* _Required action A_
In the Minnesota appeals court opinion, which judge presided over the panel that decided the case?
* _Required action B_
For the Minnesota appeals court opinion, say whether each statement agrees with the text, and quote the deciding words: (i) The case came from the Hennepin County District Court. (ii) The appellant argues that his jury-trial waiver was invalid. (iii) The court reversed the conviction.
* _Required action C_
Carry on the Minnesota appeals court opinion after its last sentence.

Court of Appeals of Minnesota
Jun 26, 2023
No. A22-1109 (Minn. Ct. App. Jun. 26, 2023)

Opinion

A22-1109

06-26-2023

State of Minnesota, Respondent, v. Pariss Demond Wright, Appellant.

Keith Ellison, Attorney General, St. Paul, Minnesota; and Kimberly J. Maki, St. Louis County Attorney, Victoria Wanta, Assistant County Attorney, Duluth, Minnesota (for respondent) Cathryn Middlebrook, Chief Appellate Public Defender, Suzanne M. Senecal-Hill, Assistant Public Defender, St. Paul, Minnesota (for appellant)


This opinion is nonprecedential except as provided by Minn. R. Civ. App. P. 136.01, subd. 1(c).

St. Louis County District Court File No. 69DU-CR-21-3685

Keith Ellison, Attorney General, St. Paul, Minnesota; and Kimberly J. Maki, St. Louis County Attorney, Victoria Wanta, Assistant County Attorney, Duluth, Minnesota (for respondent)

Cathryn Middlebrook, Chief Appellate Public Defender, Suzanne M. Senecal-Hill, Assistant Public Defender, St. Paul, Minnesota (for appellant)

Considered and decided by Worke, Presiding Judge; Connolly, Judge; and Bratvold, Judge.

WORKE, JUDGE

Appellant challenges his criminal-sexual-conduct conviction, arguing that his jury-trial waiver was invalid. We affirm.

* _Collected data_

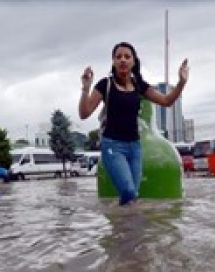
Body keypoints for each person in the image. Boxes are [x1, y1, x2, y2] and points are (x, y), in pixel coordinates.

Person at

* _Task output A_
Judge Worke was the presiding judge.

* _Task output B_
(i) No: "St. Louis County District Court File No. 69DU-CR-21-3685"
(ii) Yes: "arguing that his jury-trial waiver was invalid"
(iii) No: "We affirm."

* _Task output C_
FACTS

In December 2021, respondent State of Minnesota charged appellant Pariss Demond Wright with third-degree criminal sexual conduct under Minn. Stat. § 609.344, subd. 1(d) (2020). Wright was appointed a public defender. His omnibus hearing was scheduled for just under one month later. Before the omnibus hearing, Wright requested that the public defender be discharged. At the omnibus hearing, the district court discharged the public defender and Wright proceeded pro se. When asked whether he was "asking . . . for . . . advisory counsel," Wright responded, "Not at this time, no."

Wright then argued to dismiss the charge. The district court understood Wright as arguing that he "didn't do this" and that the victim was "making this up." The district court denied Wright's motion, explaining that those were trial issues. Afterward, Wright mentioned "bring[ing] his own subpoenas" and acknowledged that the "[j]ury trial [was] coming up."

At the next pretrial hearing, the parties and court discussed the jury questionnaire and trial procedures. Wright then reiterated his motion to dismiss, stating that a trial was unnecessary because he filed affidavits that should be enough for dismissal. The court informed Wright that it would reconsider his motion by the next hearing.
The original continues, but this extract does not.